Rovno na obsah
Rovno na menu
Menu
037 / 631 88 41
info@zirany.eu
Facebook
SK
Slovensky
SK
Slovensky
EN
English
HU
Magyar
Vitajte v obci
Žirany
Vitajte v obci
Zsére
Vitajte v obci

++++++++++++++++++++

Please restate the whole listing word for word.

Response:
Rovno na obsah
Rovno na menu
Menu
037 / 631 88 41
info@zirany.eu
Facebook
SK
Slovensky
SK
Slovensky
EN
English
HU
Magyar
Vitajte v obci
Žirany
Vitajte v obci
Zsére
Vitajte v obci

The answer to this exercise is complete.